Seguir Jesus não significa ter todas as respostas, mas confiar n’Ele, mesmo quando não entendemos tudo. Como a criança confia no maquinista, também nós somos chamados a confiar em Cristo.

E mais ainda: Jesus diz que vai preparar-nos um lugar. Isto lembra-nos que a nossa vida não termina aqui. Há uma casa, há um destino, há um futuro em Deus.

Por isso, neste tempo pascal, renovemos a nossa fé. Não deixemos que o medo ou a dúvida dominem o nosso coração. Caminhemos com Jesus, confiando que Ele nos conduz, passo a passo, até ao Pai.

Ámen.

Domingo IV do Tempo Pascal

Domingo do Bom Pastor (São João 10, 1-10)

Neste IV Domingo da Páscoa, conhecido como o Domingo do Bom Pastor, a Palavra de Deus apresenta-nos Jesus Cristo como aquele que cuida, chama e conduz as suas ovelhas. No Evangelho de Evangelho de São João (10, 1-10), Jesus diz-nos: “Eu sou a porta das ovelhas”. Ele não é um estranho, não força a entrada, mas chama cada um pelo nome e guia com amor.

Ser pastor, à maneira de Cristo, não é dominar, mas servir; não é mandar, mas dar a vida.
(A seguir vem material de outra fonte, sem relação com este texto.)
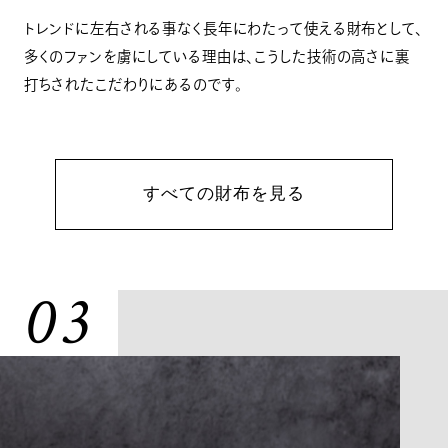
トレンドに左右される事なく長年にわたって使える財布として、
多くのファンを虜にしている理由は、こうした技術の高さに裏
打ちされたこだわりにあるのです。
すべての財布を見る
03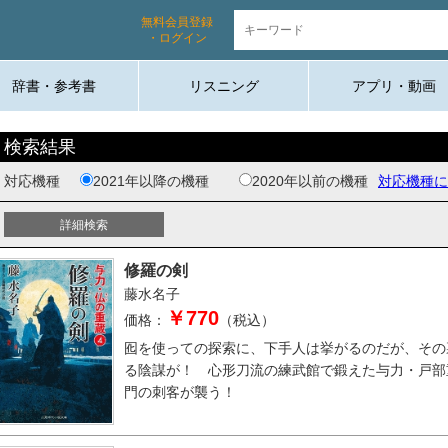
無料会員登録
・ログイン
辞書・参考書
リスニング
アプリ・動画
検索結果
対応機種
2021年以降の機種
2020年以前の機種
対応機種に
修羅の剣
藤水名子
￥770
価格：
（税込）
囮を使っての探索に、下手人は挙がるのだが、その
る陰謀が！ 心形刀流の練武館で鍛えた与力・戸部
門の刺客が襲う！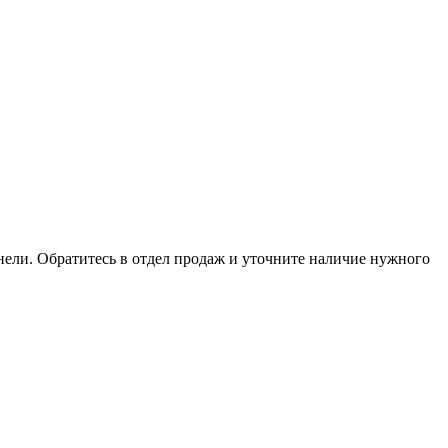
анели. Обратитесь в отдел продаж и уточните наличие нужного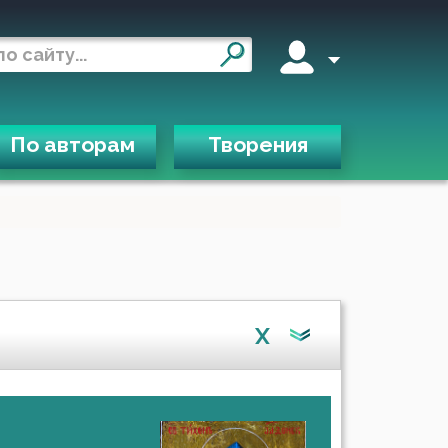
По авторам
Творения
X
Jesus conhece-nos profundamente, sabe das nossas alegrias e das nossas feridas, e continua a chamar-nos a segui-Lo com confiança.

Um menino perdeu-se numa aldeia e começou a chorar, rodeado de estranhos que tentavam ajudá-lo. Ninguém conseguia acalmá-lo. Até que, de repente, ouviu uma voz familiar ao longe. Era o seu pai. O menino levantou a cabeça, reconheceu a voz e correu na sua direção, seguro e tranquilo. Não precisou de explicações — bastou reconhecer quem o amava.
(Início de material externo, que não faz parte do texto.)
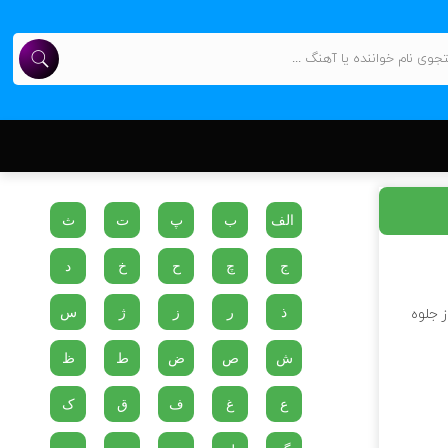
الف
ب
پ
ت
ث
ج
چ
ح
خ
د
ذ
ر
ز
ژ
س
ز جلوه
ش
ص
ض
ط
ظ
ع
غ
ف
ق
ک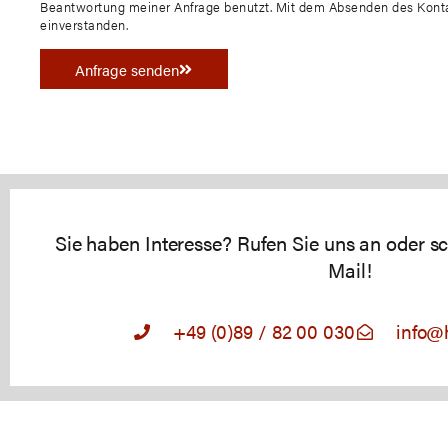
Beantwortung meiner Anfrage benutzt. Mit dem Absenden des Kontak
einverstanden.
Anfrage senden
Sie haben Interesse? Rufen Sie uns an oder sc
Mail!
+49 (0)89 / 82 00 030
info@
Assim é connosco. No meio de tantas vozes do mundo, somos chamados a reconhecer a voz do verdadeiro Pastor. Só Ele nos conduz à vida em plenitude.

Neste dia, a Igreja convida-nos também a rezar pelas vocações: sacerdotais, religiosas e missionárias. Precisamos de homens e mulheres que escutem a voz do Senhor e tenham coragem de dizer “sim”.

Peçamos ao Senhor:

que continue a chamar muitos para O servir na Igreja; 

que os jovens tenham coração disponível para escutar; 

e que todos nós sejamos, à nossa medida, sinais do Bom Pastor para os outros. 

Que Jesus Cristo, o Bom Pastor, nos conduza sempre e nos dê vida em abundância.

Domingo III da Pascoa (Ano A)

Irmãos e irmãs,

O Evangelho de hoje coloca-nos a caminho com dois discípulos desiludidos. Iam para Emaús com o coração pesado, porque as suas esperanças pareciam ter morrido com Jesus. E, no entanto, é precisamente nesse caminho de fuga, de dúvida e de tristeza, que o Senhor ressuscitado se aproxima.

Também nós, muitas vezes, fazemos este caminho: quando algo falha, quando a fé esmorece, quando não compreendemos os acontecimentos. Pensamos que Deus está ausente. Mas o Evangelho recorda-nos: Jesus caminha connosco, mesmo quando não O reconhecemos.

Primeiro, Ele escuta. Pergunta: “Que palavras são essas que trocais pelo caminho?” Deus não impõe, escuta o nosso coração. Depois, ilumina: explica as Escrituras e dá sentido ao sofrimento. E, finalmente, revela-Se ao partir do pão.

É aqui que tudo muda. Os discípulos dizem: “Não ardia o nosso coração?” O encontro com Cristo transforma a tristeza em alegria, a fuga em missão. Levantam-se e regressam a Jerusalém.

Este é o caminho cristão:

• Caminhar com Jesus, mesmo sem O reconhecer; 

• Deixar que a Sua Palavra aqueça o nosso coração; 

• Encontrá-Lo na Eucaristia; 

• E voltar, com alegria, para anunciar que Ele está vivo. 

Peçamos hoje a graça de O reconhecer na nossa vida, especialmente quando pensamos que Ele está distante. Porque Ele nunca deixou de caminhar ao nosso lado.